Exercise brief:
Below are the records; copy exactly the stretch from the line containing "M 651,1119 L 651,1162 L 650,1163 L 638,1123 Z" through the line containing "M 298,1665 L 305,1693 L 266,1705 L 259,1677 Z", both ends included, and nothing else.

+ + + + +

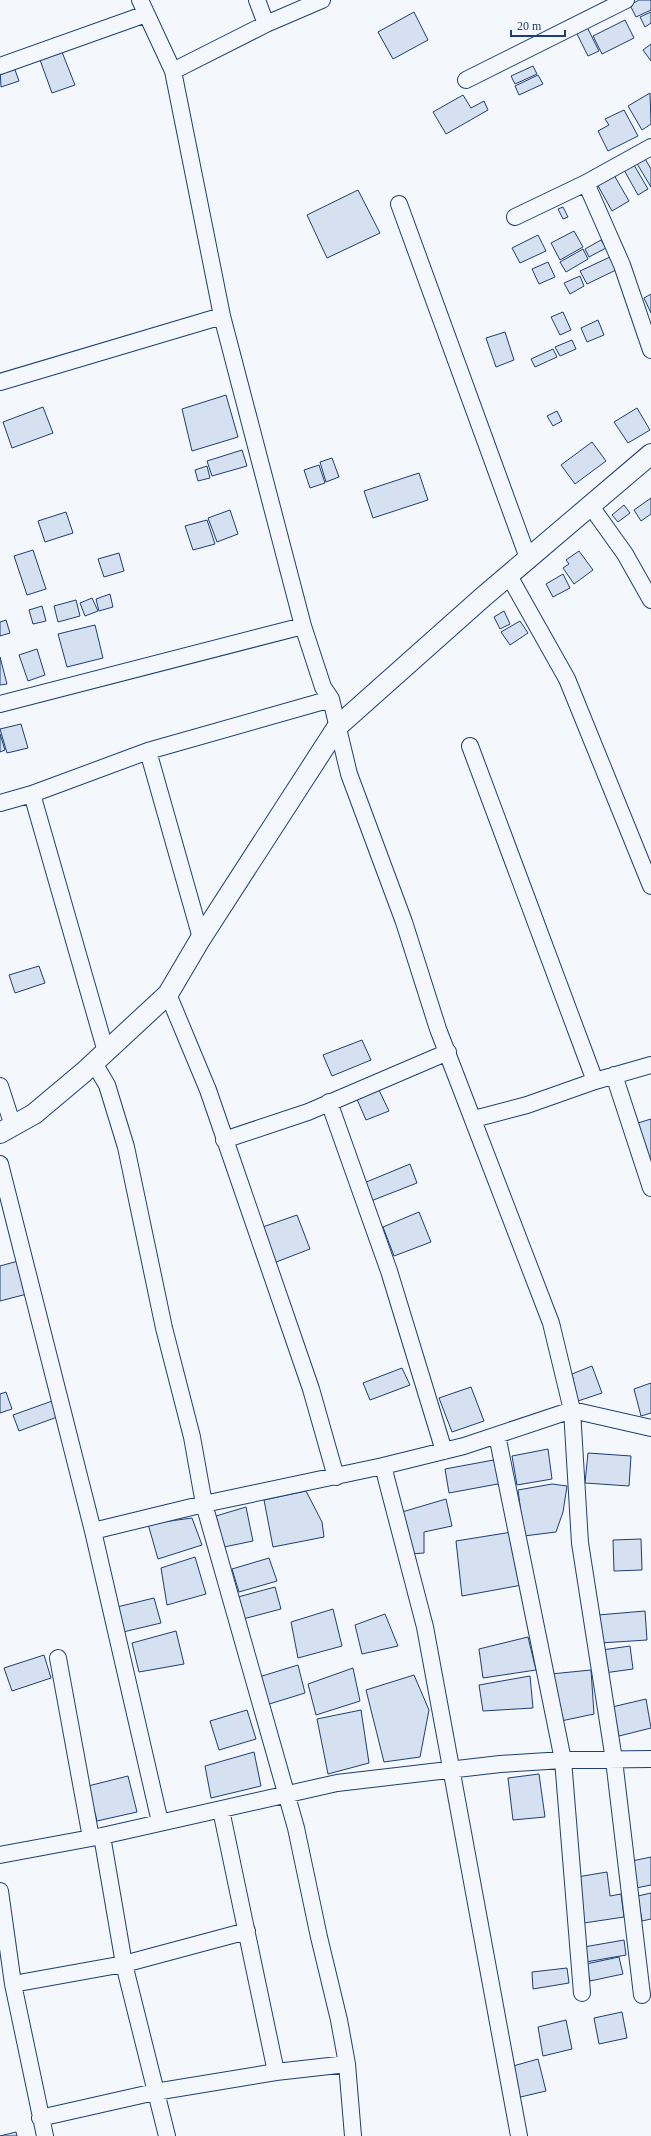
<svg xmlns="http://www.w3.org/2000/svg" width="651" height="2136" font-family="'Times New Roman',serif">
<rect width="100%" height="100%" fill="#f4f7fb"/>
<path fill="#d5e0f0" stroke="#1d3f73" d="M 639,0 L 651,0 L 651,10 L 636,17 L 630,5 Z
M 414,12 L 428,40 L 393,59 L 378,32 Z
M 651,12 L 651,23 L 645,27 L 640,17 Z
M 625,20 L 634,38 L 602,54 L 593,36 Z
M 587,27 L 599,51 L 588,56 L 576,32 Z
M 651,44 L 651,61 L 643,50 Z
M 62,52 L 75,85 L 52,93 L 40,60 Z
M 533,66 L 537,74 L 515,84 L 511,76 Z
M 14,67 L 19,81 L 1,87 L 0,68 Z
M 538,75 L 543,84 L 519,95 L 515,86 Z
M 650,93 L 651,124 L 642,130 L 628,106 Z
M 463,95 L 471,108 L 484,101 L 488,110 L 446,134 L 433,112 Z
M 624,110 L 638,136 L 608,151 L 598,131 L 609,125 L 605,119 Z
M 644,157 L 651,169 L 651,187 L 636,162 Z
M 634,165 L 648,189 L 638,195 L 624,170 Z
M 614,175 L 629,201 L 612,211 L 597,184 Z
M 358,190 L 380,233 L 327,258 L 307,215 Z
M 563,207 L 568,217 L 563,219 L 558,209 Z
M 574,231 L 583,247 L 560,260 L 551,243 Z
M 538,235 L 546,251 L 520,263 L 512,248 Z
M 601,240 L 606,248 L 589,257 L 585,249 Z
M 583,249 L 588,259 L 566,272 L 560,262 Z
M 610,257 L 616,270 L 587,284 L 580,271 Z
M 548,262 L 555,277 L 539,284 L 532,269 Z
M 580,276 L 584,286 L 570,294 L 564,283 Z
M 651,294 L 651,313 L 644,298 Z
M 563,312 L 571,330 L 560,335 L 551,317 Z
M 598,320 L 604,335 L 587,342 L 581,328 Z
M 505,332 L 514,360 L 496,367 L 486,338 Z
M 572,340 L 576,349 L 560,356 L 555,347 Z
M 553,349 L 557,357 L 535,367 L 531,359 Z
M 226,395 L 238,437 L 192,451 L 182,409 Z
M 43,407 L 53,433 L 12,448 L 3,422 Z
M 637,408 L 650,430 L 628,443 L 614,422 Z
M 557,411 L 562,421 L 553,426 L 547,416 Z
M 592,442 L 606,461 L 575,484 L 561,465 Z
M 242,450 L 247,466 L 212,476 L 207,461 Z
M 332,458 L 339,477 L 326,482 L 320,462 Z
M 319,465 L 325,483 L 310,488 L 304,470 Z
M 207,466 L 210,478 L 198,481 L 195,470 Z
M 419,473 L 428,500 L 373,518 L 364,491 Z
M 651,498 L 651,514 L 641,521 L 634,510 Z
M 624,505 L 630,513 L 618,522 L 612,515 Z
M 230,510 L 238,534 L 217,542 L 208,518 Z
M 66,512 L 73,533 L 45,542 L 38,521 Z
M 207,520 L 215,544 L 193,550 L 185,526 Z
M 33,550 L 46,589 L 27,595 L 14,556 Z
M 579,551 L 593,570 L 574,584 L 563,568 L 569,564 L 566,560 Z
M 119,553 L 124,571 L 104,577 L 98,559 Z
M 563,574 L 570,588 L 553,597 L 546,584 Z
M 110,594 L 113,607 L 99,611 L 96,599 Z
M 92,598 L 98,611 L 85,616 L 80,603 Z
M 76,600 L 80,616 L 58,622 L 54,606 Z
M 42,606 L 46,621 L 33,624 L 29,610 Z
M 504,611 L 510,624 L 500,629 L 494,617 Z
M 6,620 L 10,633 L 0,636 L 0,622 Z
M 520,621 L 528,633 L 510,645 L 501,632 Z
M 95,625 L 103,658 L 67,667 L 58,634 Z
M 37,649 L 45,675 L 28,681 L 19,655 Z
M 0,657 L 7,684 L 0,685 Z
M 21,724 L 28,748 L 7,753 L 0,729 Z
M 0,734 L 5,750 L 0,752 Z
M 39,966 L 45,983 L 15,993 L 9,975 Z
M 362,1040 L 371,1060 L 332,1076 L 323,1055 Z
M 378,1088 L 389,1111 L 366,1120 L 356,1097 Z
M 651,1119 L 651,1162 L 650,1163 L 638,1123 Z
M 410,1164 L 417,1183 L 371,1201 L 364,1183 Z
M 419,1212 L 431,1242 L 394,1256 L 383,1227 Z
M 297,1215 L 310,1249 L 271,1264 L 257,1229 Z
M 18,1261 L 27,1294 L 0,1301 L 0,1266 Z
M 592,1366 L 602,1393 L 578,1401 L 572,1374 Z
M 402,1368 L 410,1385 L 370,1400 L 363,1383 Z
M 651,1383 L 651,1413 L 641,1416 L 634,1389 Z
M 471,1387 L 484,1421 L 452,1432 L 439,1398 Z
M 6,1392 L 12,1409 L 0,1413 L 0,1394 Z
M 55,1400 L 60,1416 L 19,1431 L 13,1415 Z
M 548,1449 L 552,1479 L 517,1485 L 512,1456 Z
M 588,1453 L 631,1456 L 629,1486 L 585,1483 Z
M 499,1459 L 503,1483 L 449,1493 L 445,1469 Z
M 552,1484 L 567,1486 L 563,1512 L 556,1532 L 524,1536 L 518,1490 Z
M 306,1491 L 322,1522 L 324,1537 L 273,1547 L 264,1500 Z
M 446,1499 L 452,1526 L 424,1532 L 424,1553 L 410,1554 L 402,1512 Z
M 246,1507 L 253,1541 L 224,1547 L 216,1516 Z
M 192,1518 L 202,1545 L 158,1559 L 148,1524 Z
M 512,1532 L 522,1585 L 462,1596 L 456,1541 Z
M 641,1539 L 642,1570 L 614,1571 L 613,1540 Z
M 195,1557 L 206,1594 L 167,1605 L 161,1568 Z
M 269,1558 L 277,1581 L 239,1592 L 232,1569 Z
M 275,1587 L 281,1609 L 243,1619 L 238,1597 Z
M 154,1598 L 161,1623 L 123,1632 L 117,1607 Z
M 333,1609 L 342,1646 L 298,1658 L 291,1622 Z
M 645,1611 L 647,1640 L 600,1643 L 598,1615 Z
M 385,1614 L 398,1646 L 362,1654 L 355,1625 Z
M 176,1631 L 184,1664 L 139,1672 L 132,1643 Z
M 528,1637 L 536,1670 L 483,1678 L 479,1649 Z
M 630,1646 L 633,1669 L 604,1673 L 602,1650 Z
M 44,1655 L 51,1678 L 12,1691 L 4,1668 Z
M 298,1665 L 305,1693 L 266,1705 L 259,1677 Z
M 353,1668 L 360,1701 L 316,1715 L 308,1684 Z
M 591,1670 L 594,1714 L 561,1721 L 551,1674 Z
M 414,1675 L 429,1710 L 420,1757 L 384,1762 L 366,1690 Z
M 530,1676 L 533,1708 L 483,1711 L 479,1685 Z
M 646,1699 L 651,1728 L 619,1736 L 612,1707 Z
M 247,1710 L 256,1739 L 219,1750 L 210,1721 Z
M 361,1710 L 369,1763 L 328,1774 L 317,1719 Z
M 254,1752 L 261,1786 L 211,1798 L 205,1766 Z
M 539,1774 L 545,1817 L 513,1820 L 508,1778 Z
M 128,1776 L 137,1812 L 97,1821 L 88,1786 Z
M 651,1857 L 651,1885 L 636,1888 L 632,1861 Z
M 607,1872 L 610,1896 L 621,1894 L 624,1917 L 584,1923 L 577,1877 Z
M 651,1893 L 651,1919 L 642,1921 L 638,1896 Z
M 624,1940 L 626,1955 L 586,1962 L 584,1947 Z
M 619,1957 L 623,1974 L 590,1981 L 586,1964 Z
M 567,1968 L 569,1983 L 533,1989 L 532,1972 Z
M 622,2012 L 627,2038 L 599,2044 L 594,2018 Z
M 566,2020 L 572,2049 L 543,2056 L 538,2027 Z
M 538,2059 L 546,2091 L 512,2099 L 506,2068 Z
M 16,2132 L 17,2136 L 0,2136 Z"/>
<g fill="none" stroke-linecap="round" stroke-linejoin="round">
<g stroke="#1d3f73" stroke-width="18">
<path id="minor" d="M 140,0 L 173,71 L 222,316 L 303,626
M 257,0 L 266,24
M 0,66 L 146,14
M 173,71 L 266,24 L 322,0
M 466,80 L 626,0
M 586,183 L 622,265 L 651,350
M 399,204 L 528,558
M 515,217 L 586,183 L 651,147
M 0,382 L 222,316
M 590,505 L 625,554 L 651,600
M 509,576 L 567,679 L 651,886
M 0,704 L 303,626 L 323,687 L 331,699 L 349,774 L 404,922 L 438,1029 L 551,1323 L 572,1410 L 651,1428
M 470,746 L 595,1081
M 148,751 L 201,938
M 32,794 L 106,1052
M 0,803 L 32,794 L 148,751 L 331,699
M 168,994 L 208,1090 L 311,1389 L 336,1477
M 94,1063 L 107,1085 L 126,1147 L 164,1328 L 192,1437 L 204,1504 L 383,1466 L 425,1627 L 519,2136
M 614,1075 L 651,1188
M 0,1086 L 13,1126
M 329,1102 L 389,1271 L 444,1451
M 474,1119 L 527,1105 L 595,1081 L 651,1065
M 224,1140 L 308,1112 L 448,1052
M 0,1164 L 93,1531 L 160,1822
M 497,1435 L 563,1760 L 582,1993
M 383,1466 L 464,1446 L 572,1410 L 580,1543 L 614,1760 L 642,1995
M 93,1531 L 204,1504 L 296,1828 L 319,1937 L 339,2020 L 347,2064 L 353,2136
M 58,1658 L 91,1838
M 221,1810 L 276,2072
M 102,1836 L 124,1964 L 167,2136
M 0,1855 L 102,1836 L 337,1783 L 500,1764 L 563,1760 L 651,1759
M 0,1891 L 13,1984 L 45,2136
M 13,1984 L 124,1964 L 247,1931
M 40,2118 L 155,2092 L 276,2072 L 347,2064"/>
</g>
<g stroke="#1d3f73" stroke-width="22">
<path id="tertiary" d="M 0,1133 L 34,1114 L 84,1072 L 168,994 L 201,938 L 338,726 L 483,597 L 651,454"/>
</g>
<use href="#minor" stroke="#f4f7fb" stroke-width="16"/>
<use href="#tertiary" stroke="#f4f7fb" stroke-width="20"/>
</g>
<path d="M511 30v6h54v-6" fill="none" stroke="#1d3f73" stroke-width="2"/>
<text x="517" y="30" font-size="12" fill="#1d3f73" stroke="#f4f7fb" stroke-width="3" paint-order="stroke">20 m</text>
</svg>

+ + + + +

Solution to this problem:
M 651,1119 L 651,1162 L 650,1163 L 638,1123 Z
M 410,1164 L 417,1183 L 371,1201 L 364,1183 Z
M 419,1212 L 431,1242 L 394,1256 L 383,1227 Z
M 297,1215 L 310,1249 L 271,1264 L 257,1229 Z
M 18,1261 L 27,1294 L 0,1301 L 0,1266 Z
M 592,1366 L 602,1393 L 578,1401 L 572,1374 Z
M 402,1368 L 410,1385 L 370,1400 L 363,1383 Z
M 651,1383 L 651,1413 L 641,1416 L 634,1389 Z
M 471,1387 L 484,1421 L 452,1432 L 439,1398 Z
M 6,1392 L 12,1409 L 0,1413 L 0,1394 Z
M 55,1400 L 60,1416 L 19,1431 L 13,1415 Z
M 548,1449 L 552,1479 L 517,1485 L 512,1456 Z
M 588,1453 L 631,1456 L 629,1486 L 585,1483 Z
M 499,1459 L 503,1483 L 449,1493 L 445,1469 Z
M 552,1484 L 567,1486 L 563,1512 L 556,1532 L 524,1536 L 518,1490 Z
M 306,1491 L 322,1522 L 324,1537 L 273,1547 L 264,1500 Z
M 446,1499 L 452,1526 L 424,1532 L 424,1553 L 410,1554 L 402,1512 Z
M 246,1507 L 253,1541 L 224,1547 L 216,1516 Z
M 192,1518 L 202,1545 L 158,1559 L 148,1524 Z
M 512,1532 L 522,1585 L 462,1596 L 456,1541 Z
M 641,1539 L 642,1570 L 614,1571 L 613,1540 Z
M 195,1557 L 206,1594 L 167,1605 L 161,1568 Z
M 269,1558 L 277,1581 L 239,1592 L 232,1569 Z
M 275,1587 L 281,1609 L 243,1619 L 238,1597 Z
M 154,1598 L 161,1623 L 123,1632 L 117,1607 Z
M 333,1609 L 342,1646 L 298,1658 L 291,1622 Z
M 645,1611 L 647,1640 L 600,1643 L 598,1615 Z
M 385,1614 L 398,1646 L 362,1654 L 355,1625 Z
M 176,1631 L 184,1664 L 139,1672 L 132,1643 Z
M 528,1637 L 536,1670 L 483,1678 L 479,1649 Z
M 630,1646 L 633,1669 L 604,1673 L 602,1650 Z
M 44,1655 L 51,1678 L 12,1691 L 4,1668 Z
M 298,1665 L 305,1693 L 266,1705 L 259,1677 Z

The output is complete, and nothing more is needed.